Morphological characteristic evaluation
Before orthodontic treatment, the craniofacial morphological characteristics of all 36 subjects were measured using lateral cephalograms. Radiographs were obtained when the upper and lower dentition were in the centric occlusion position and the Frankfort horizontal plane was parallel to the ground. The radiographs were digitally traced using Quick Ceph Studio software (Quick Ceph Systems, San Diego, CA, USA).
The following cephalometric measurements were traced and measured to express different anatomic relationships: anteroposterior jaw relationships: SNA, SNB, and ANB; protrusion of incisors: Mx1-SN, Md1-MP, and angle of the axis of the upper and lower central incisors; mandibular plane inclination: FMA and GoGn-SN; facial height: N-Me, ANS-Me, Go-S, and Go-Ar; positional relations between the upper and lower incisors: overbite and overjet; and alveolar height: U1-PP, L1-MP, U6-PP, and L6-MP.
OMT
According to the myofunctional and morphological characteristics of the SAOB subjects, the perioral muscles, tongue and masticatory muscles were specially trained to achieve a better myofunctional status. The protocol was as follows: The perioral muscles were strengthened by pressing the lips tightly together for nasal breathing for at least 0.5 h a day (Fig. 3a). The masticatory muscles and tongue were trained for 2 h a day by chewing gum vigorously with posterior teeth and shaping the softened chewing gum into a ball on the front of the tongue, lifting the tip of the tongue and sticking the gum to the hard palate, pressing the tongue against the hard palate and flattening the gum, swallowing saliva while simultaneously pressing the tongue against the gum, and repeating the above steps (Fig. 3b).
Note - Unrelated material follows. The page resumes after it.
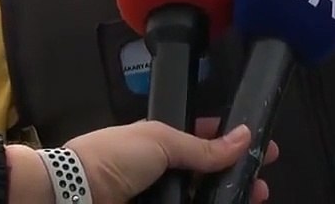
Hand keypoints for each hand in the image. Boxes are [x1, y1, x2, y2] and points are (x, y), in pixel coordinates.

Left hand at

The OMT regimen lasted for 3 months and subjects received follow-up contact by telephone every 2 weeks and paid a return visit every month. Each subject received an EMGA record before and after the 3-month OMT treatment.
Statistical analysis
Wilcoxon signed rank tests and t-tests were performed to evaluate myofunctional and morphological differences between the normal and SAOB subjects. In order to select representative items, factor analysis was performed for 18 cephalometric measurements and 20 EMG measurements; then, the main factors from each group were extracted. Furthermore, we investigated the correlations between muscle activity and morphological characteristics by performing Pearson or Spearman correlation analysis of the main factors from among the cephalometric and EMG measurements. The OMS of SAOB subjects before and after receiving OMT was compared using a Wilcoxon signed rank test or t-test to investigate the effect of OMT. Wilcoxon signed rank tests were used for data with a skewed distribution, and t-tests were used for data with a normal distribution; α = 0.05. Data are presented as the median (25%, 75%) or mean ± standard deviation. A P value less than 0.05 was considered statistically significant. All tests were conducted using SPSS 19 software (SPSS, Chicago, IL, USA).